Instructions for the task | Each line of the listing, apart from the pictures, is to be printed exactly.

+++ Supplied data

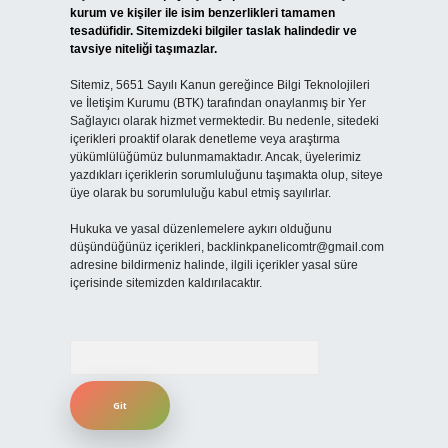
kurum ve kişiler ile isim benzerlikleri tamamen
tesadüfidir. Sitemizdeki bilgiler taslak halindedir ve
tavsiye niteliği taşımazlar.
Sitemiz, 5651 Sayılı Kanun gereğince Bilgi Teknolojileri
ve İletişim Kurumu (BTK) tarafından onaylanmış bir Yer
Sağlayıcı olarak hizmet vermektedir. Bu nedenle, sitedeki
içerikleri proaktif olarak denetleme veya araştırma
yükümlülüğümüz bulunmamaktadır. Ancak, üyelerimiz
yazdıkları içeriklerin sorumluluğunu taşımakta olup, siteye
üye olarak bu sorumluluğu kabul etmiş sayılırlar.
Hukuka ve yasal düzenlemelere aykırı olduğunu
düşündüğünüz içerikleri,
backlinkpanelicomtr@gmail.com
adresine bildirmeniz halinde, ilgili içerikler yasal süre
içerisinde sitemizden kaldırılacaktır.
Arama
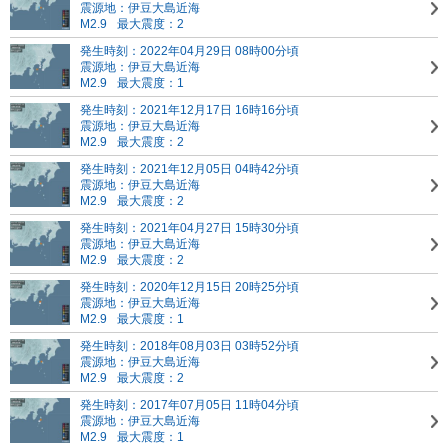
震源地：伊豆大島近海
M2.9
最大震度：2
発生時刻：2022年04月29日 08時00分頃
震源地：伊豆大島近海
M2.9
最大震度：1
発生時刻：2021年12月17日 16時16分頃
震源地：伊豆大島近海
M2.9
最大震度：2
発生時刻：2021年12月05日 04時42分頃
震源地：伊豆大島近海
M2.9
最大震度：2
発生時刻：2021年04月27日 15時30分頃
震源地：伊豆大島近海
M2.9
最大震度：2
発生時刻：2020年12月15日 20時25分頃
震源地：伊豆大島近海
M2.9
最大震度：1
発生時刻：2018年08月03日 03時52分頃
震源地：伊豆大島近海
M2.9
最大震度：2
発生時刻：2017年07月05日 11時04分頃
震源地：伊豆大島近海
M2.9
最大震度：1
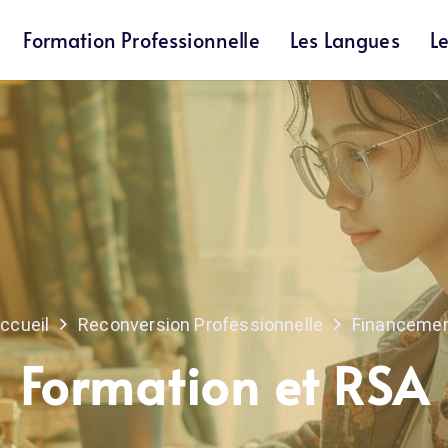
Formation Professionnelle
Les Langues
L
ccueil
Reconversion Professionnelle
Financeme
Formation et RSA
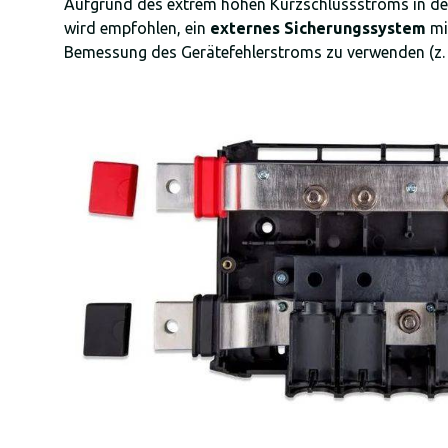
Aufgrund des extrem hohen Kurzschlussstroms in de
wird empfohlen, ein
externes Sicherungssystem
mi
Bemessung des Gerätefehlerstroms zu verwenden (z. 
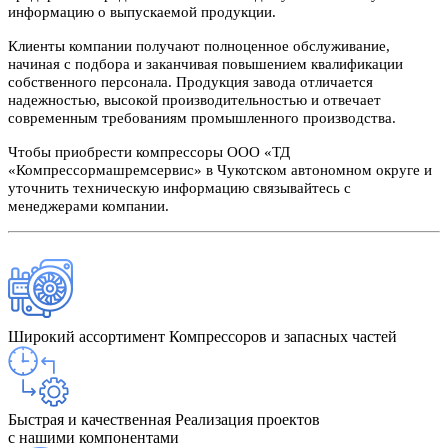
информацию о выпускаемой продукции.
Клиенты компании получают полноценное обслуживание,
начиная с подбора и заканчивая повышением квалификации
собственного персонала. Продукция завода отличается
надежностью, высокой производительностью и отвечает
современным требованиям промышленного производства.
Чтобы приобрести компрессоры ООО «ТД
«Компрессормашремсервис» в Чукотском автономном округе и
уточнить техническую информацию связывайтесь с
менеджерами компании.
Широкий ассортимент
Компрессоров и запасных частей
Быстрая и качественная
Реализация проектов
с нашими компонентами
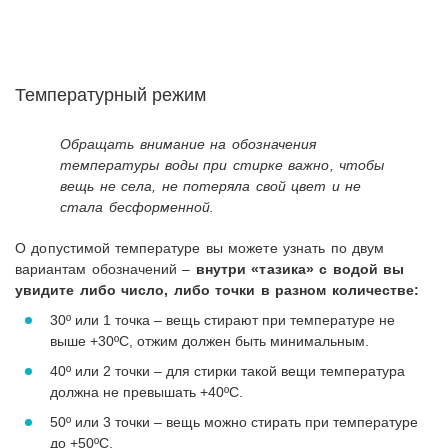
Температурный режим
Обращать внимание на обозначения
температуры воды при стирке важно, чтобы
вещь не села, не потеряла свой цвет и не
стала бесформенной.
О допустимой температуре вы можете узнать по двум
вариантам обозначений –
внутри «тазика» с водой вы
увидите либо число, либо точки в разном количестве:
30º или 1 точка – вещь стирают при температуре не
выше +30ºС, отжим должен быть минимальным.
40º или 2 точки – для стирки такой вещи температура
должна не превышать +40ºС.
50º или 3 точки – вещь можно стирать при температуре
до +50ºС.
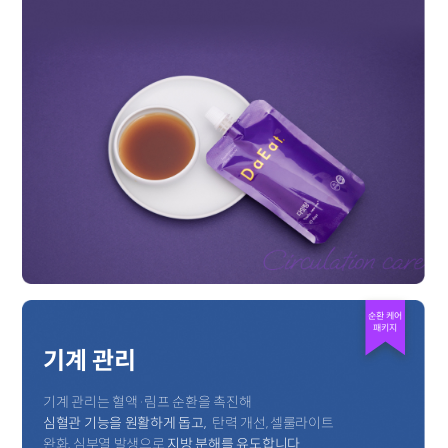
순환 케어
패키지
기계 관리
기계 관리는 혈액·림프 순환을 촉진해
심혈관 기능을 원활하게 돕고,
탄력 개선, 셀룰라이트
완화, 심부열 발생으로
지방 분해를 유도합니다.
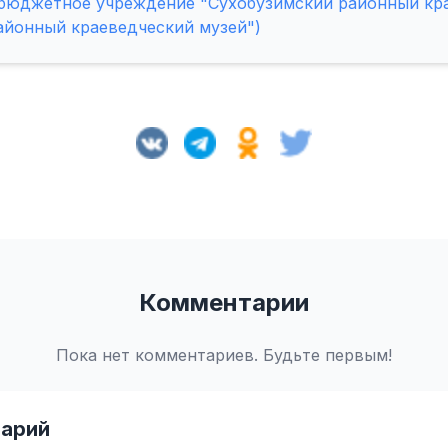
бюджетное учреждение "Сухобузимский районный кра
айонный краеведческий музей")
Комментарии
Пока нет комментариев. Будьте первым!
арий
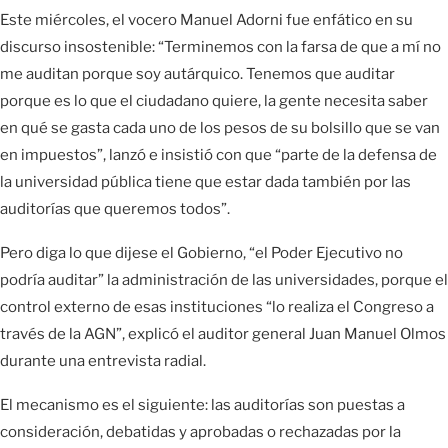
Este miércoles, el vocero Manuel Adorni fue enfático en su
discurso insostenible: “Terminemos con la farsa de que a mí no
me auditan porque soy autárquico. Tenemos que auditar
porque es lo que el ciudadano quiere, la gente necesita saber
en qué se gasta cada uno de los pesos de su bolsillo que se van
en impuestos”, lanzó e insistió con que “parte de la defensa de
la universidad pública tiene que estar dada también por las
auditorías que queremos todos”.
Pero diga lo que dijese el Gobierno, “el Poder Ejecutivo no
podría auditar” la administración de las universidades, porque el
control externo de esas instituciones “lo realiza el Congreso a
través de la AGN”, explicó el auditor general Juan Manuel Olmos
durante una entrevista radial.
El mecanismo es el siguiente: las auditorías son puestas a
consideración, debatidas y aprobadas o rechazadas por la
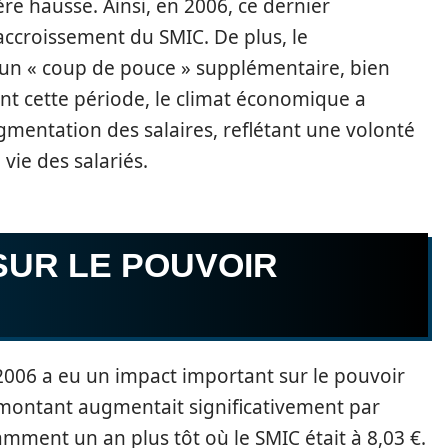
ère hausse. Ainsi, en 2006, ce dernier
’accroissement du SMIC. De plus, le
un « coup de pouce » supplémentaire, bien
ant cette période, le climat économique a
ugmentation des salaires, reflétant une volonté
 vie des salariés.
 SUR LE POUVOIR
 2006 a eu un impact important sur le pouvoir
e montant augmentait significativement par
ment un an plus tôt où le SMIC était à 8,03 €.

++++++

Solution to this problem |
kurum ve kişiler ile isim benzerlikleri tamamen
tesadüfidir. Sitemizdeki bilgiler taslak halindedir ve
tavsiye niteliği taşımazlar.
Sitemiz, 5651 Sayılı Kanun gereğince Bilgi Teknolojileri
ve İletişim Kurumu (BTK) tarafından onaylanmış bir Yer
Sağlayıcı olarak hizmet vermektedir. Bu nedenle, sitedeki
içerikleri proaktif olarak denetleme veya araştırma
yükümlülüğümüz bulunmamaktadır. Ancak, üyelerimiz
yazdıkları içeriklerin sorumluluğunu taşımakta olup, siteye
üye olarak bu sorumluluğu kabul etmiş sayılırlar.
Hukuka ve yasal düzenlemelere aykırı olduğunu
düşündüğünüz içerikleri,
backlinkpanelicomtr@gmail.com
adresine bildirmeniz halinde, ilgili içerikler yasal süre
içerisinde sitemizden kaldırılacaktır.
Arama
震源地：伊豆大島近海
M2.9
最大震度：2
発生時刻：2022年04月29日 08時00分頃
震源地：伊豆大島近海
M2.9
最大震度：1
発生時刻：2021年12月17日 16時16分頃
震源地：伊豆大島近海
M2.9
最大震度：2
発生時刻：2021年12月05日 04時42分頃
震源地：伊豆大島近海
M2.9
最大震度：2
発生時刻：2021年04月27日 15時30分頃
震源地：伊豆大島近海
M2.9
最大震度：2
発生時刻：2020年12月15日 20時25分頃
震源地：伊豆大島近海
M2.9
最大震度：1
発生時刻：2018年08月03日 03時52分頃
震源地：伊豆大島近海
M2.9
最大震度：2
発生時刻：2017年07月05日 11時04分頃
震源地：伊豆大島近海
M2.9
最大震度：1
Formation Professionnelle
Les Langues
L
ccueil
Reconversion Professionnelle
Financeme
Formation et RSA
Aufgrund des extrem hohen Kurzschlussstroms in de
wird empfohlen, ein
externes Sicherungssystem
mi
Bemessung des Gerätefehlerstroms zu verwenden (z. 
информацию о выпускаемой продукции.
Клиенты компании получают полноценное обслуживание,
начиная с подбора и заканчивая повышением квалификации
собственного персонала. Продукция завода отличается
надежностью, высокой производительностью и отвечает
современным требованиям промышленного производства.
Чтобы приобрести компрессоры ООО «ТД
«Компрессормашремсервис» в Чукотском автономном округе и
уточнить техническую информацию связывайтесь с
менеджерами компании.
Широкий ассортимент
Компрессоров и запасных частей
Быстрая и качественная
Реализация проектов
с нашими компонентами
Температурный режим
Обращать внимание на обозначения
температуры воды при стирке важно, чтобы
вещь не села, не потеряла свой цвет и не
стала бесформенной.
О допустимой температуре вы можете узнать по двум
вариантам обозначений –
внутри «тазика» с водой вы
увидите либо число, либо точки в разном количестве:
30º или 1 точка – вещь стирают при температуре не
выше +30ºС, отжим должен быть минимальным.
40º или 2 точки – для стирки такой вещи температура
должна не превышать +40ºС.
50º или 3 точки – вещь можно стирать при температуре
до +50ºС.
순환 케어
패키지
기계 관리
기계 관리는 혈액·림프 순환을 촉진해
심혈관 기능을 원활하게 돕고,
탄력 개선, 셀룰라이트
완화, 심부열 발생으로
지방 분해를 유도합니다.
бюджетное учреждение "Сухобузимский районный кра
айонный краеведческий музей")
Комментарии
Пока нет комментариев. Будьте первым!
арий
Este miércoles, el vocero Manuel Adorni fue enfático en su
discurso insostenible: “Terminemos con la farsa de que a mí no
me auditan porque soy autárquico. Tenemos que auditar
porque es lo que el ciudadano quiere, la gente necesita saber
en qué se gasta cada uno de los pesos de su bolsillo que se van
en impuestos”, lanzó e insistió con que “parte de la defensa de
la universidad pública tiene que estar dada también por las
auditorías que queremos todos”.
Pero diga lo que dijese el Gobierno, “el Poder Ejecutivo no
podría auditar” la administración de las universidades, porque el
control externo de esas instituciones “lo realiza el Congreso a
través de la AGN”, explicó el auditor general Juan Manuel Olmos
durante una entrevista radial.
El mecanismo es el siguiente: las auditorías son puestas a
consideración, debatidas y aprobadas o rechazadas por la
ère hausse. Ainsi, en 2006, ce dernier
’accroissement du SMIC. De plus, le
un « coup de pouce » supplémentaire, bien
ant cette période, le climat économique a
ugmentation des salaires, reflétant une volonté
 vie des salariés.
 SUR LE POUVOIR
 2006 a eu un impact important sur le pouvoir
e montant augmentait significativement par
ment un an plus tôt où le SMIC était à 8,03 €.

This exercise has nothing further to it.